Another family he knew had three children heading to university and money was tight. Roane found mini-fridges for their dorm rooms.

Roane never told anyone what he had done. “He never wanted praise or looked to be in the limelight,” Dobbin says.

Sometimes, Dobbin says, her dad would be surprised when he did receive praise.

Roane was the long-time bus driver for the Mooretown Flags. He would return home from his daily bus route at the school, pick up a bagged lunch his wife, Eleanor, had made and headed out to Mooretown to pick up the team. Some of the bus rides were long and and the roads were often snow covered, says Dobbin, but he always got the team to the games safely and in plenty of time.

Each year, the Flags would invite him to their appreciation banquet and Dobbin says he would be shocked when he was recognized and thanked by the team for doing his job. The Flags gave him his own jacket which, she says, he wore often with pride.

Roane was a skilled driver without an accident on his record. And when Snowmageddon hit Lambton County in 2010 and drivers were stranded on the 402, Roane was asked to drive a bus from Wyoming to the Reece’s Corners truck stop to bring stranded drivers to safety.

Dobbin says her dad went without thinking about the weather. “Ill get those people to where it is warm,” Dobbin says he told her mother, who was more than a little worried about the trip. Dobbin said her dad reassured Eleanor. “I got a snowplow ahead of me, the police are there. I’ll get them back.”

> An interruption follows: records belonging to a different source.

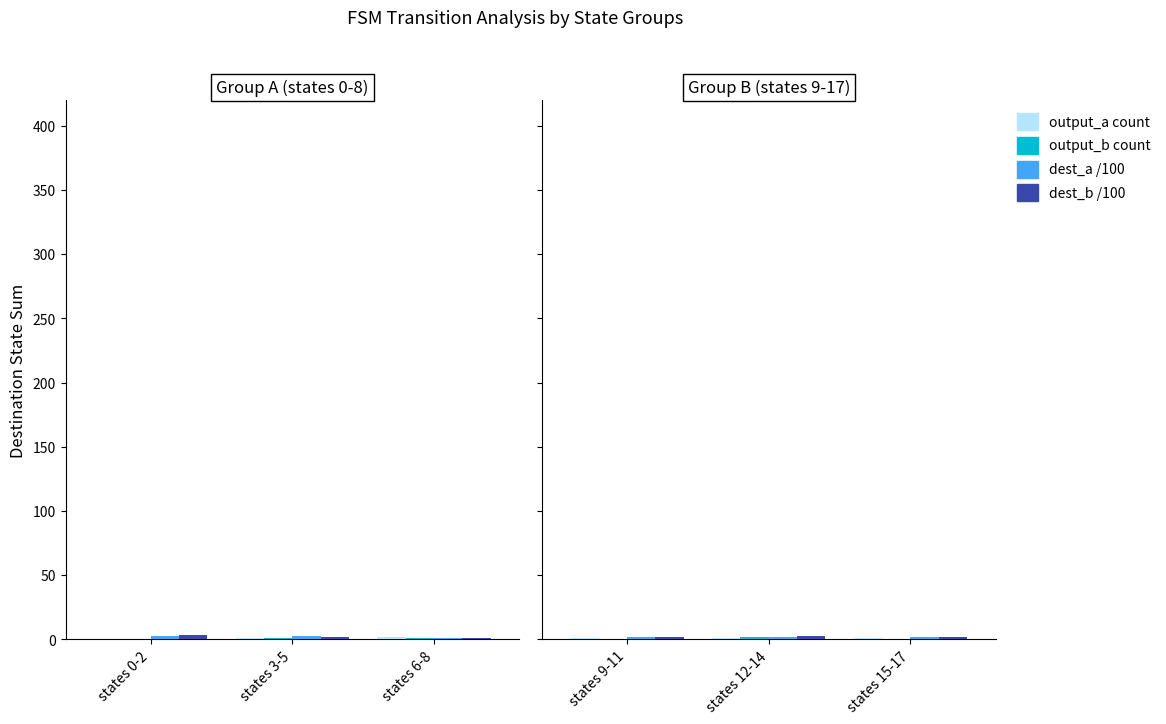

Does the chart contain stacked bars?

No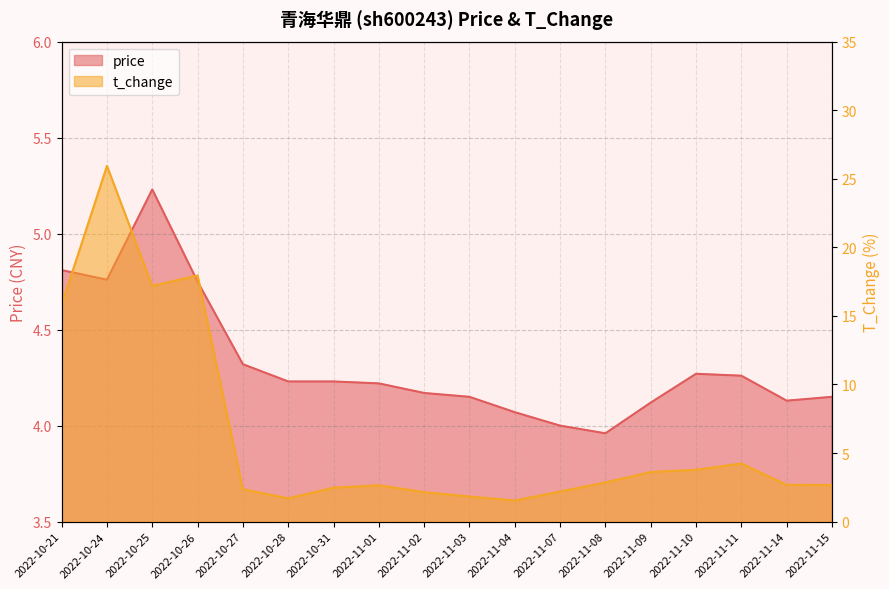

Which has a higher value, 2022-11-14 or 2022-11-01?

2022-11-01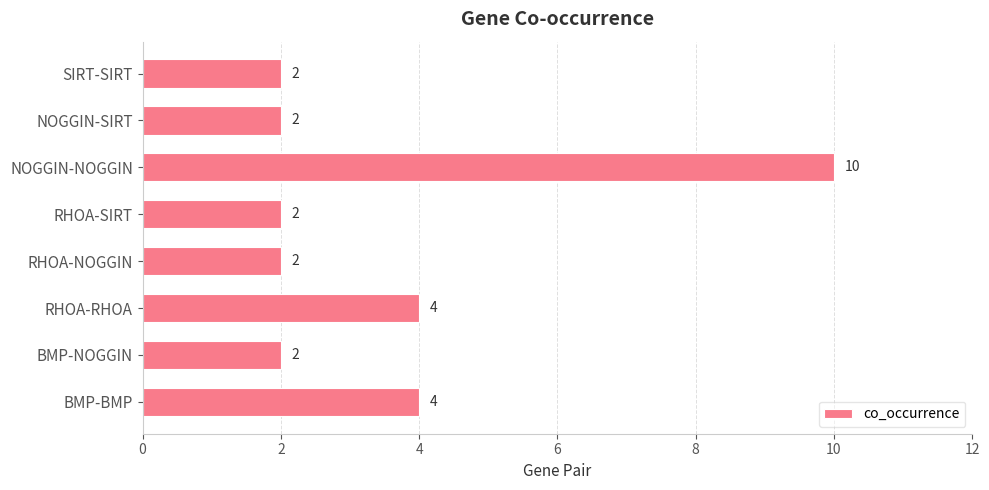

The chart shows a value of 3 at NOGGIN-SIRT. True or false?

False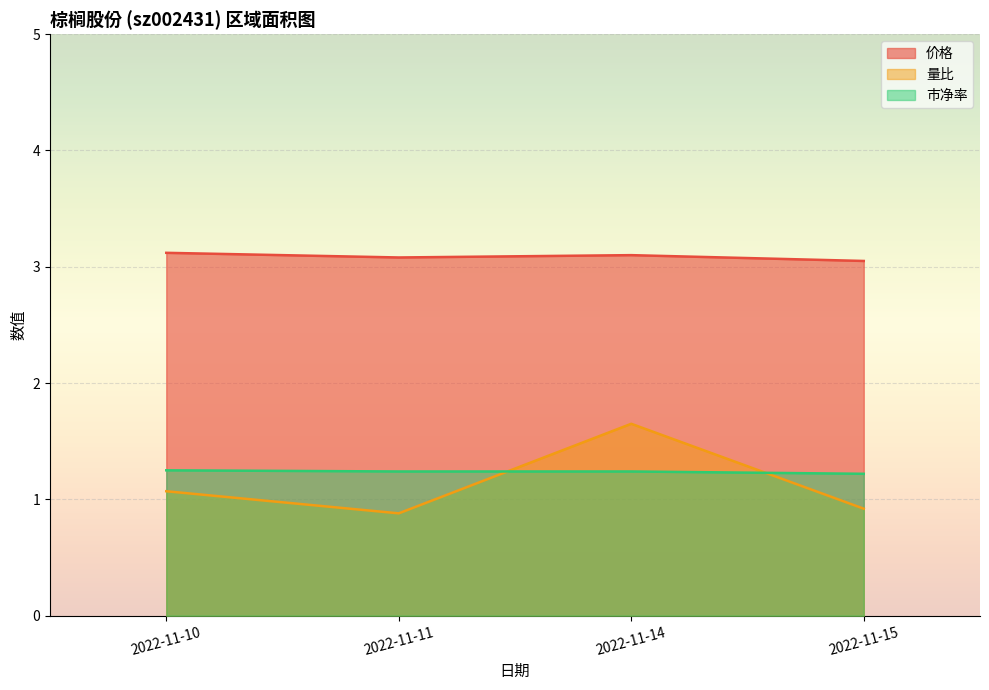

At which category does 价格 reach its first local peak?

2022-11-14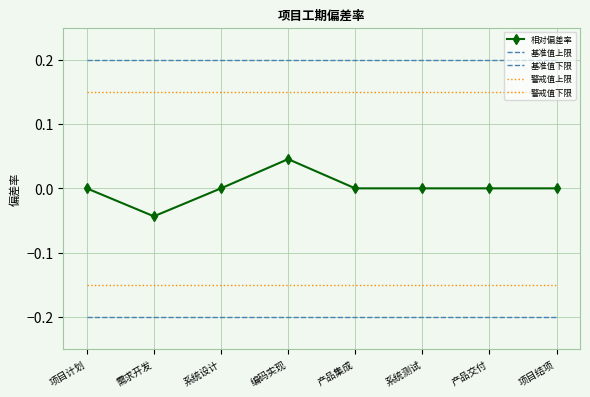

What is the sum of all 警戒值上限 values?

1.2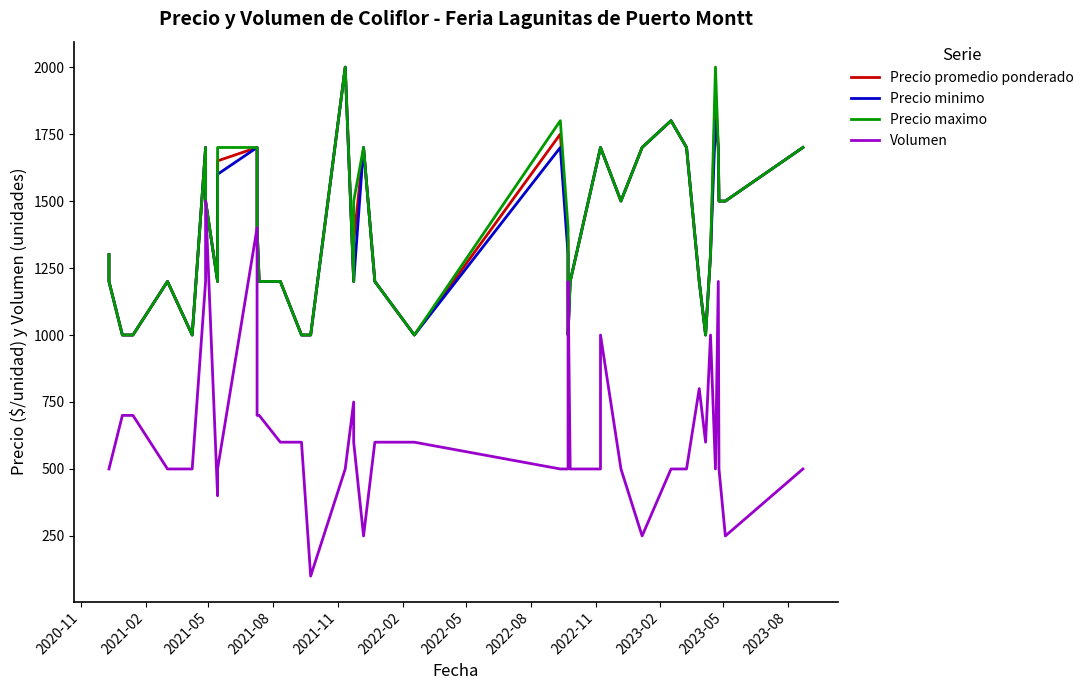

Is it true that Volumen equals 269 at 2021-11?

False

Plympton-Wyoming Mayor Lonny Napper also remembered Roane’s skill that day when he paid tribute to him at the March 10 council meeting.

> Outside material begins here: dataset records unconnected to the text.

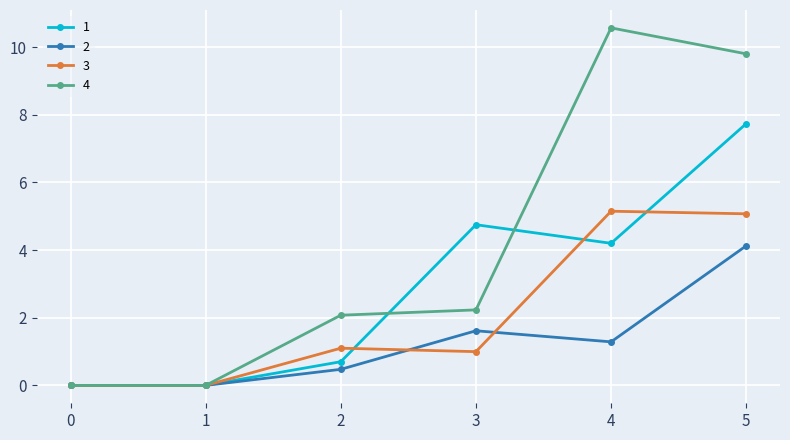

At which label does 4 reach its peak?

4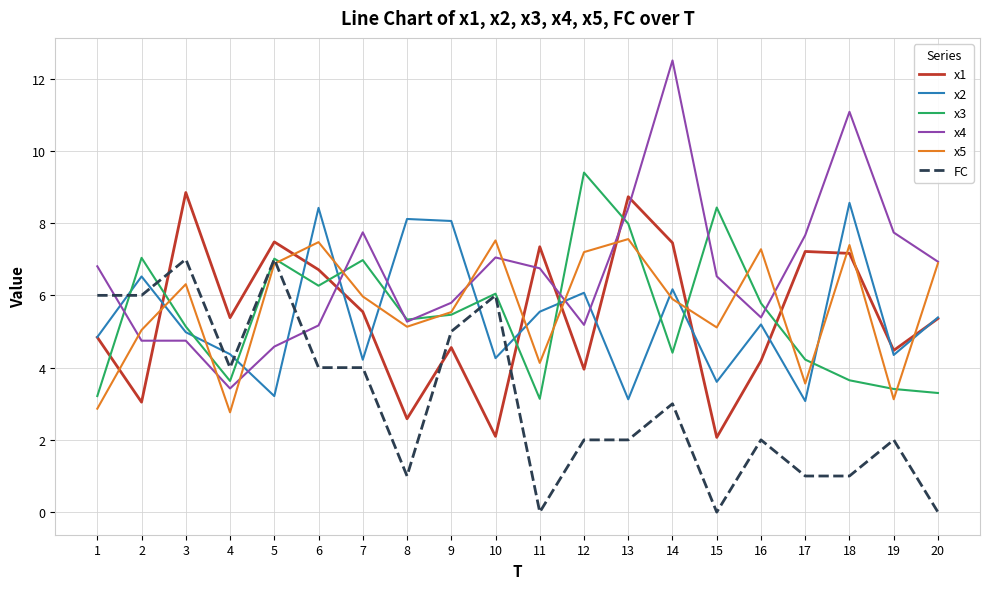

What is the spread (max minus min) of values at 9?

3.5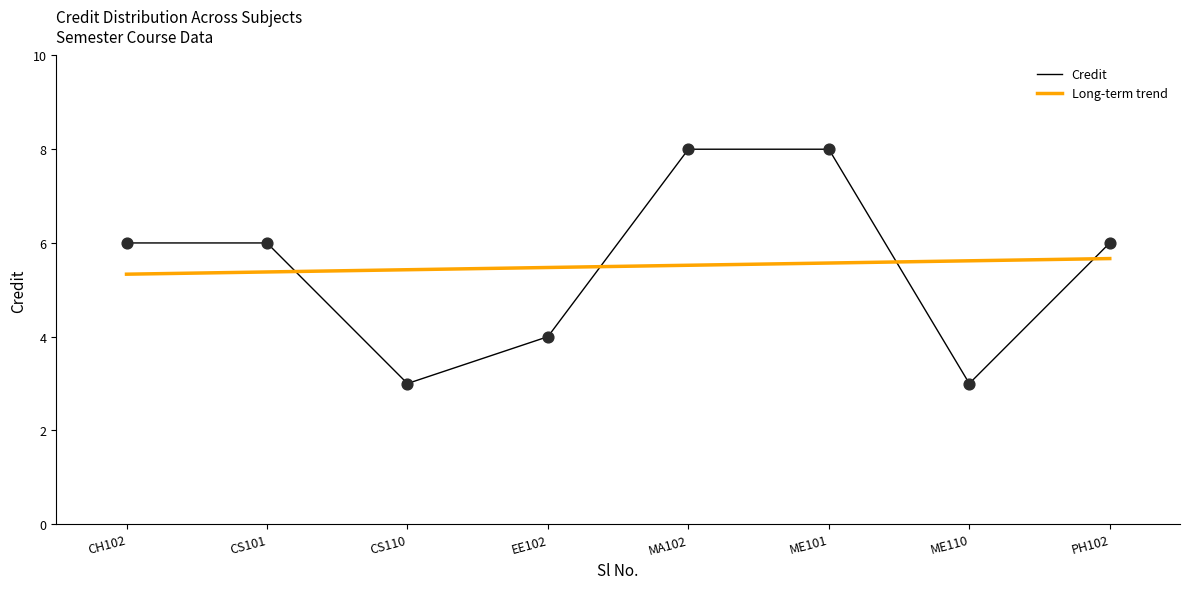

At how many categories does at least one series exceed 3?

8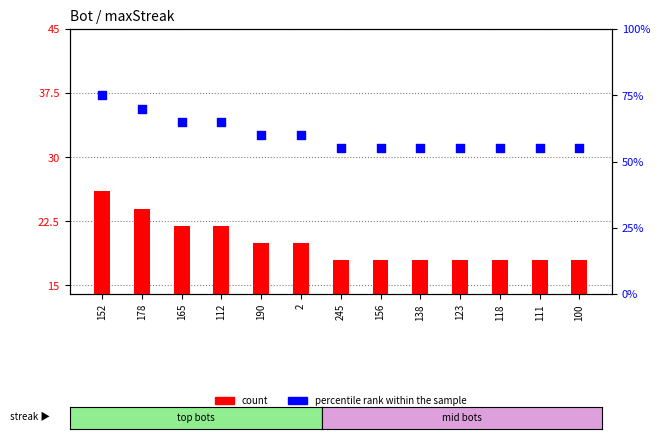

Which series reaches the maximum Y coordinate?

percentile rank within the sample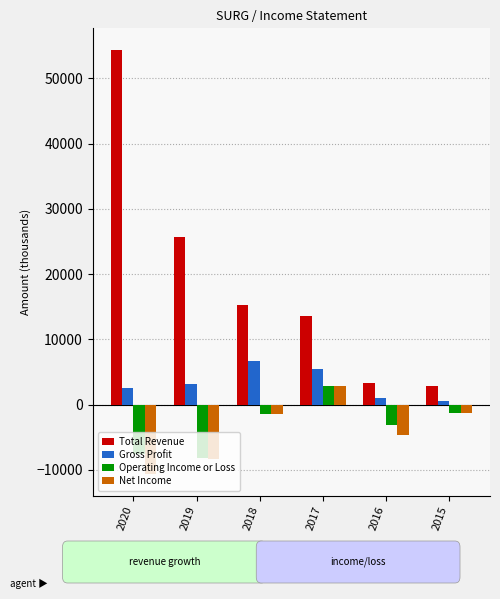

How many distinct data groups are displayed?

4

“The one thing that really sticks out in my mind is the night we had Snowmageddon. He took the school bus out to the truck stop and loaded up with people out there to bring him back in here. And I understand from whoever was right in the front seat who says it was hard to see the windshield wipers and he drove that bus through.”

It wasn’t his first heroic act, says Dobbin. The family learned through online condolences he had once pulled a young girl back into the bus as a driver tried to pass him on the right hand side. The student, now a adult, says Roane saved her life that day.

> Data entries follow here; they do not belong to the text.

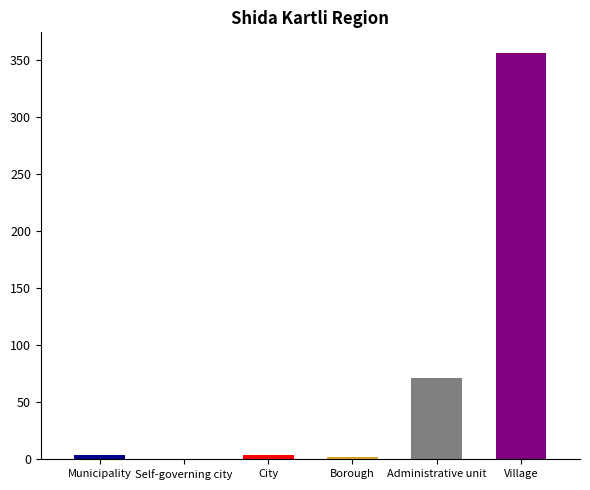

Rank the categories by value from highest to lowest.

Village, Administrative unit, Municipality, City, Borough, Self-governing city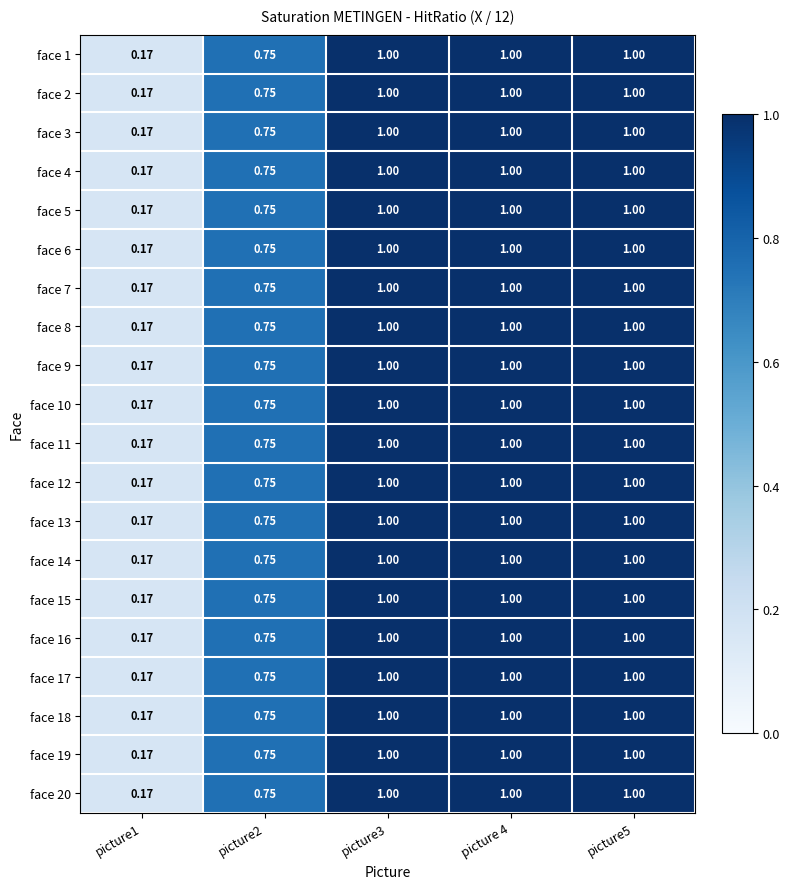

Is the value of face 13 at picture5 greater than the value of face 11 at picture2?

Yes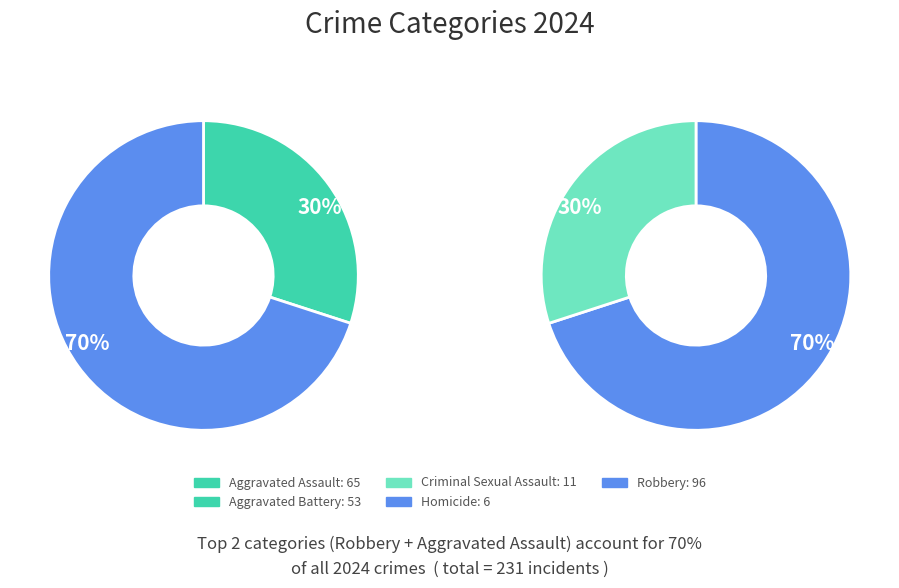

What percentage is NOT represented by Aggravated Battery?

77.1%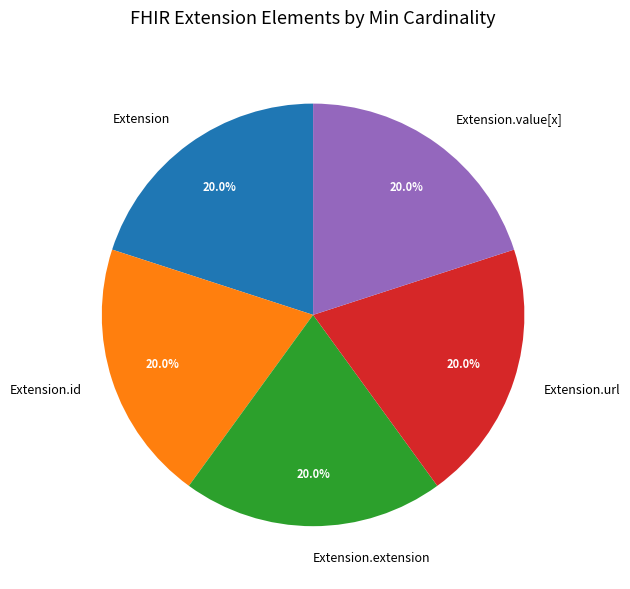

How many slices are in this pie chart?

5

There are likely many more stories of Roane’s kindness behind the wheel of that big yellow bus. At the time the South Plympton School closed in 2018, it was estimated Roane had driven more than two million miles in his career and met three generations of Plympton-Wyoming kids.

And he was well loved; former students would often approach him in local stores asking if they knew him. Some of the children on his last bus route were the grandchildren of former riders.

“I love the little kids, especially the ones in junior and senior kindergarten and Grade 1,” he told The Independent when he was named to the Mayors Appreciation List. “They tell the stories from home and they’re all true.

“I’ve had extremely good kids. When I hear what some of the other bus drivers say, why, I’m just real lucky – fortunate.”

Napper drove with him on his last ride to the school and says “I couldn’t believe how Bruce can almost remember all those kids’ names.”

While many knew Roane as their bus driver, he was also an elder in the Wyoming Presbyterian Church, a member of the local Lodge and the Plympton-Wyoming Agricultural Society, all for more than 50 years.

For Dobbin and her sister, he was the man who just wanted to be around family. With the pandemic and Roane’s illness, that was tough during the last year.

When doctors placed him in palliative care his much loved family came to visit him two by two. Dobbin says he passed away right after his last niece was able to say goodbye.

“He knew he’d seen everyone,” says Dobbin.